Size Of The Reflector

When it comes down to size, the first thing you want to think about is if you are using it on location. Size matters if you need to transport it, as the bigger the reflector is, the likelihood you will not be able to use it on location quite so easily.

Most of us will not have an assistant to help us hold the reflector, so we will be doing it ourselves. With this in mind, it is always best to go on the smaller side.

In the studio you can go bigger because you are not transporting it around. It will also help with filling out light over a larger surface area.

How To Use A Reflector Outdoors

How To Use A Reflector Outdoors

Using a reflector on location is an extremely convenient way to produce fantastic results. Use these tips the next time you are out on a photoshoot to see the difference within your work. Remember, practice makes perfect when it comes to lighting the subject well.

As a Key Light

Even though it can be a little bit more advanced, we will get this lighting style out of the way first. A reflector will become your key light as you will be using it as your main light source, even though you are using it to reflect available light onto your subject.

Instead of just using a reflector on its own, another option is to use a speedlight to bounce light off the reflector and onto the subject to create an almost studio lighting effect. It is worth playing around with this to see how it works for you. It is quite a fun one to try.

Tip: Using this technique can really change the way we see the final image. Playing around with lighting techniques is a great way to learn about why lighting is so important within photography.

Photographing in Direct Sunlight

A lot of the time we shoot portraits in direct sunlight due to not being able to control the weather, and because we will be doing most, if not all, of our outdoor photography work during the day. When this is the case, sometimes you will be photographing in full harsh sunlight.

Any other color will be too strong on the subject, so this is where the white color comes in as your savior. It will soften any shadows and will help to fill the light. You can also do this in a light shaded area to fill any shadow gaps on the face.

Tip: Never photograph your subject facing the sun. Have them turn away from the sun so their face is shaded, and use the white reflector to soften the light on their face.

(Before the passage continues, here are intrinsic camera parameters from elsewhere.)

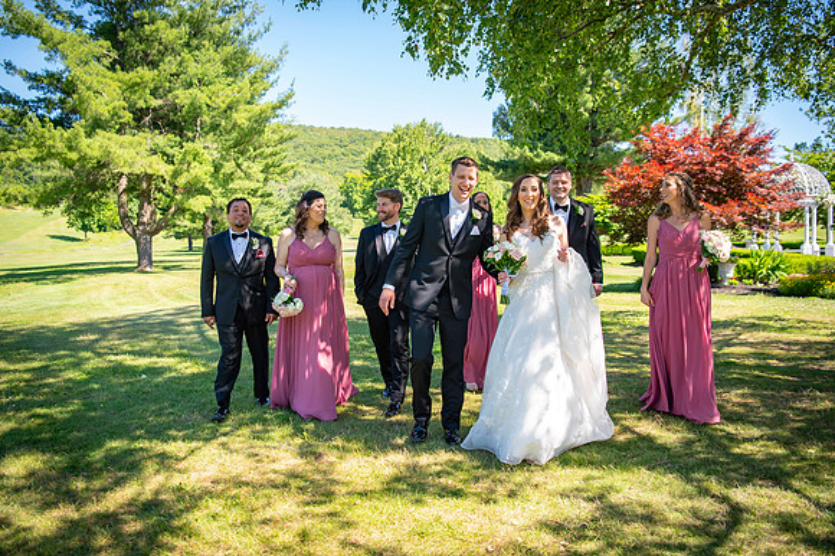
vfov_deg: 43.6
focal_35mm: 30
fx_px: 695
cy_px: 278
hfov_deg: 62.0
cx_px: 418
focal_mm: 30
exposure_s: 1/800
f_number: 3.2
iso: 250
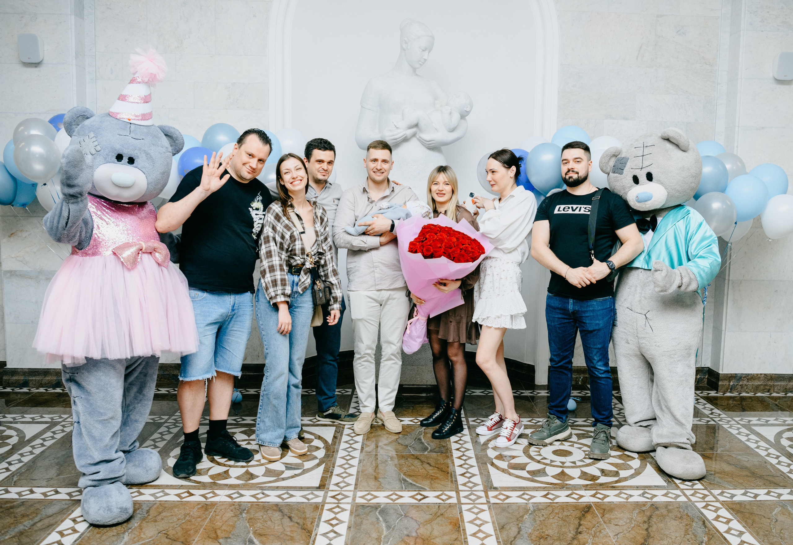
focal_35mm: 33
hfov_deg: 57.3
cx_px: 429
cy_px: 276
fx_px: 724
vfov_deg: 41.2
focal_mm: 28
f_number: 4
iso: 320
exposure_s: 1/160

In Full Shade and Overcast Weather

When you are in full shade, you will want to bounce as much light as you can possibly get, so the silver side comes in handy in this situation.

Tip: When using the reflector, move it around in different angles to find the best place to position it. You can also adjust the distance between subject and reflector for different impacts.

Final Words

Learning about how to use a reflector can really change the way we see our finished photographs. Using one well can help to show you that photography most certainly is all about lighting, and that you are in control of it.

A reflector is an important piece of photography equipment. With so many options out there it can seem rather daunting, but once you find the one for you, the lighting options will become endless.